» **SET OF TASKS**
a - List each distinct number that appears in the forum post about extracting pages from a Word document.
b - Write the next part of the forum post about extracting pages from a Word document, starting after its last line.

» **SELECTED EXTRACT**
———

Hi, I have a docx file (please see the attachment) and wants to extract content based on page number? For example, if I wanted to extract the content from pages 1 and 3?
I am aware about the fact that “Word document is flow document and does not contain any information about its layout into lines and pages. Therefore, technically there is no “Page” concept in Word document. Aspose.Words uses our own Rendering Engine to layout documents into pages.”
So, have used DocumentPageSplitter to address this. But, still some of the data is getting copied from the adjacent pages. Please find below the actual document and the extracted document with Pages 1 and 3.
Note: Aspose word version used: name: ‘aspose-words’, version: ‘23.4’
Language used: Java
extracted Sample test doc.docx (15.7 KB)
Sample test doc.docx (54.2 KB)

———

» **SUPPLIED ENTRIES**
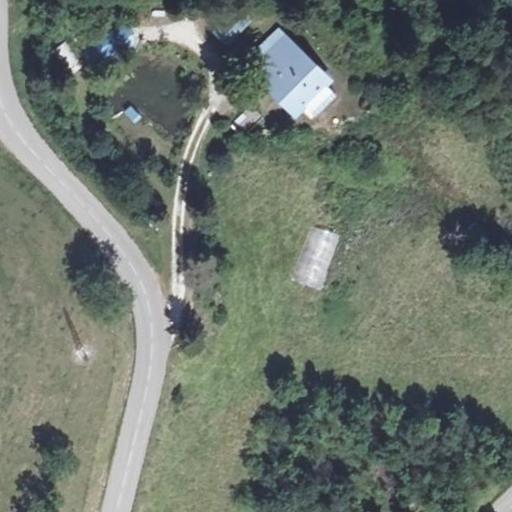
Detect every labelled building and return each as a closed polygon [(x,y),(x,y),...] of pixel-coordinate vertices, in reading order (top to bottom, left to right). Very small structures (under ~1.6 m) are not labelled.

———

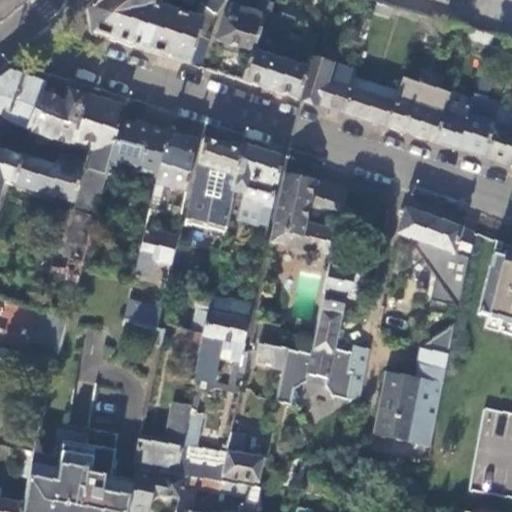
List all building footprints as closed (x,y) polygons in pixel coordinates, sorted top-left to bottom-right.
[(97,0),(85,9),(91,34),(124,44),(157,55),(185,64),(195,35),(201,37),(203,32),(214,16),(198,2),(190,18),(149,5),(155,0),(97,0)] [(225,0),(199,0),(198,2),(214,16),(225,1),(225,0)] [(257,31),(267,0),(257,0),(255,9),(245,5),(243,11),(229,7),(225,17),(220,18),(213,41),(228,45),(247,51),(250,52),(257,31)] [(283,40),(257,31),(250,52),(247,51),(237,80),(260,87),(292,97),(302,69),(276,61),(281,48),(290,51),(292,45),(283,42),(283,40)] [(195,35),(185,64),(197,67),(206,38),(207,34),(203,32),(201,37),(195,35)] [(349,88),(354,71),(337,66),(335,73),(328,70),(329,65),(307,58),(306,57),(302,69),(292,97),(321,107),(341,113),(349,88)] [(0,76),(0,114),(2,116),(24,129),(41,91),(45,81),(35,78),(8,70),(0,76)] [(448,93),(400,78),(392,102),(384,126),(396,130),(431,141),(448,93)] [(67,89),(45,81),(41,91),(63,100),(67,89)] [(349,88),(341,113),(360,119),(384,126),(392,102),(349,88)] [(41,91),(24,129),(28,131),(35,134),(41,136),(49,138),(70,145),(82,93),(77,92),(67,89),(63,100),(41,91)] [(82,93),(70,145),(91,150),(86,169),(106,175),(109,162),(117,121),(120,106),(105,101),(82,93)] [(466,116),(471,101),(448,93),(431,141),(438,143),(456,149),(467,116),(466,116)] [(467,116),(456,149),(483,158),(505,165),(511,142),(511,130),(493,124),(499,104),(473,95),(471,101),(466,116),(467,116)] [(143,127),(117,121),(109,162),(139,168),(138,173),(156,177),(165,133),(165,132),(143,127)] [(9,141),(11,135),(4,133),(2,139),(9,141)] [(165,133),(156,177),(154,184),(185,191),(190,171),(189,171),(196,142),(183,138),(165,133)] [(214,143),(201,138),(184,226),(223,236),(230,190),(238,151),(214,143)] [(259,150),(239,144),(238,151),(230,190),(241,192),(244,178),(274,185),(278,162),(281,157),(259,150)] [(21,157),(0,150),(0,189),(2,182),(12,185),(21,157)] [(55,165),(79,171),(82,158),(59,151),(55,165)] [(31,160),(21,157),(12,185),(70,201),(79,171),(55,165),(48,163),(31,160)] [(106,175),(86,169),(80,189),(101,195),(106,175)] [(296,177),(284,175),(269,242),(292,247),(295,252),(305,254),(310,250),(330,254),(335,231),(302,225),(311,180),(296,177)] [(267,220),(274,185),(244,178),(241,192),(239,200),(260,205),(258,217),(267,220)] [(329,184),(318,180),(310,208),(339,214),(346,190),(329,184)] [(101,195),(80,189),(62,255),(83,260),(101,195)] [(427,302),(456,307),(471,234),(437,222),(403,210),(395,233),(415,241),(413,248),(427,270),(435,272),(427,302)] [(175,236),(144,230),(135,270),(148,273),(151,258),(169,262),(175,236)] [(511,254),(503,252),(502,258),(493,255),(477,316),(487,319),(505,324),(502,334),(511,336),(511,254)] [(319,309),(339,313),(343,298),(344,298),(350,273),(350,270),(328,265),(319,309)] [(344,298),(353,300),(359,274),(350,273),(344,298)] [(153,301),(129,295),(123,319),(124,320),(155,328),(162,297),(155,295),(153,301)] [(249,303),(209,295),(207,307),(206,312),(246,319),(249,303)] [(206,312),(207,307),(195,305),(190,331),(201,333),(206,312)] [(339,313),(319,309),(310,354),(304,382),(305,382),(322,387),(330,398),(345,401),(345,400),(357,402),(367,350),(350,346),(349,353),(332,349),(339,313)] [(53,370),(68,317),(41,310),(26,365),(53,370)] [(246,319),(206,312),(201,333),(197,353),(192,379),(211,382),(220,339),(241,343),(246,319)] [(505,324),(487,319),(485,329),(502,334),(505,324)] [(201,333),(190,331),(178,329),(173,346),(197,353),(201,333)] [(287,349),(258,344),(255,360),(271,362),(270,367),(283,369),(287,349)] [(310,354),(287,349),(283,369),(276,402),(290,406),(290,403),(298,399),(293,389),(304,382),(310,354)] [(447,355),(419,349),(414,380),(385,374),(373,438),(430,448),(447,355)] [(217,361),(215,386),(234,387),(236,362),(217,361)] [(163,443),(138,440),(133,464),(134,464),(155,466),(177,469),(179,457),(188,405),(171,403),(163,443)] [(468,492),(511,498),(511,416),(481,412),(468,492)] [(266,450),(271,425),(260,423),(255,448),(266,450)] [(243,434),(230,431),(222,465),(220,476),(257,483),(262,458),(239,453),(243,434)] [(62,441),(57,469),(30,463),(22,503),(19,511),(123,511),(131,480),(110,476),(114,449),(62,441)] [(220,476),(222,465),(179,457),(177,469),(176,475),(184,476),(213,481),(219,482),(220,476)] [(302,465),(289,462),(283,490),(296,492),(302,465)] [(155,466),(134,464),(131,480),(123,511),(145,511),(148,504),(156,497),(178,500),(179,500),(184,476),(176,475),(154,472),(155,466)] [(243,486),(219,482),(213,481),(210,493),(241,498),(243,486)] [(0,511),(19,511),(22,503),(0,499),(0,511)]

———

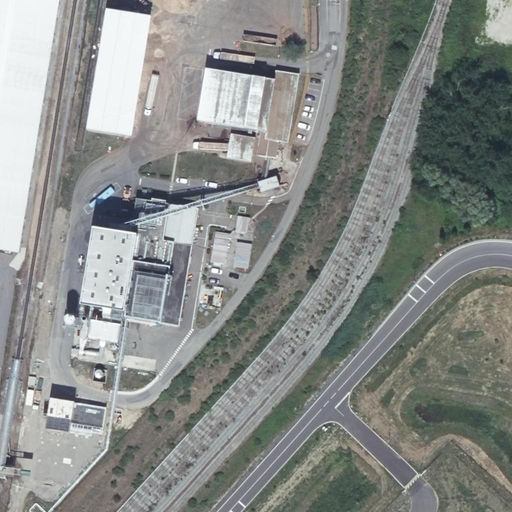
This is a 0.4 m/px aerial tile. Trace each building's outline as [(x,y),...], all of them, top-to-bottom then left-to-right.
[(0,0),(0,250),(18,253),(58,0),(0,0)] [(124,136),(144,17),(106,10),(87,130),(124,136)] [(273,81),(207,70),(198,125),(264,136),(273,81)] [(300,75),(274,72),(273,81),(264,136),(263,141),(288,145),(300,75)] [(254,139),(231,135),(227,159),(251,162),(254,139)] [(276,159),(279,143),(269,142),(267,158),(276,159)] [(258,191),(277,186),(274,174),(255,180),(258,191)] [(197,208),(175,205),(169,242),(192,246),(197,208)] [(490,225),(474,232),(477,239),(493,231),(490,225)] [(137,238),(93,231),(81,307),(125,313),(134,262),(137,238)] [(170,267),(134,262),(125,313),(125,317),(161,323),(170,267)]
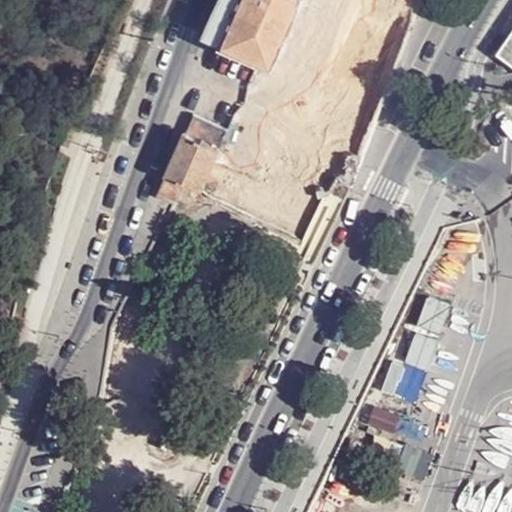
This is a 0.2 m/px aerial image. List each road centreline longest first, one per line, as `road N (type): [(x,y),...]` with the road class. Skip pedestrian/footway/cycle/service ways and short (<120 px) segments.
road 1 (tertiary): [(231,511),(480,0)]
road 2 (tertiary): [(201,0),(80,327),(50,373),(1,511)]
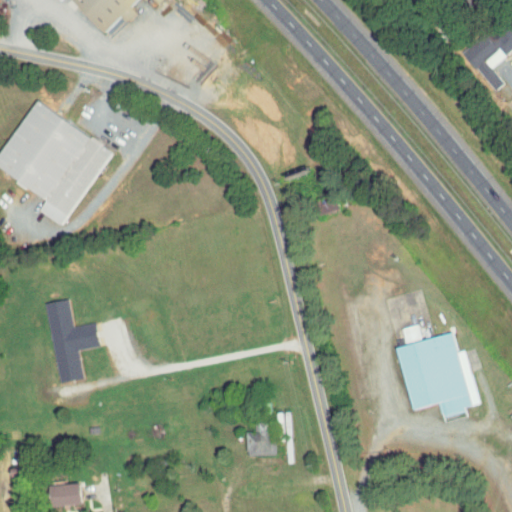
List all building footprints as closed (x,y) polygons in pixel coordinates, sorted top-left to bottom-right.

———

» **ANSWERS TO THE TASKS**
a - 1, 3, 23.4, 15.7, 54.2

b -
Code piece:
String extractPages(ClippingRequestMessage requestMessage, File originalFile, List<Integer> pages) throws Exception {
Document document = new Document(originalFile.getAbsolutePath());
log.info("Document loaded: {}", originalFile.length());
log.info("Total page numbers: {}", document.getPageCount());
DocumentPageSplitter splitter = new DocumentPageSplitter(document);
Document tempDocument = new Document();
int counter = 0;
sort(pages);
for (int pageNum : pages) {
counter++;
if (counter == 1) {
tempDocument = splitter.getDocumentOfPage(pageNum);
cleanUpDocument(tempDocument);
} else {
Document tempNewDocument = splitter.getDocumentOfPage(pageNum);
cleanUpDocument(tempNewDocument);
tempDocument.appendDocument(tempNewDocument, ImportFormatMode.KEEP_DIFFERENT_STYLES);
}
}
log.info("Document created");
String tempClippedDocument = TempFileHelper.getTempClippedFile(requestMessage);
tempDocument.save(tempClippedDocument);
return tempClippedDocument;
}
I tried upgrading the version to the latest 23.11 but it does not support “DocumentPageSplitter”. Is there any other alternate to this which fixes the issue as well supports the latest version of aspose. Can you please help on this.
Thank you!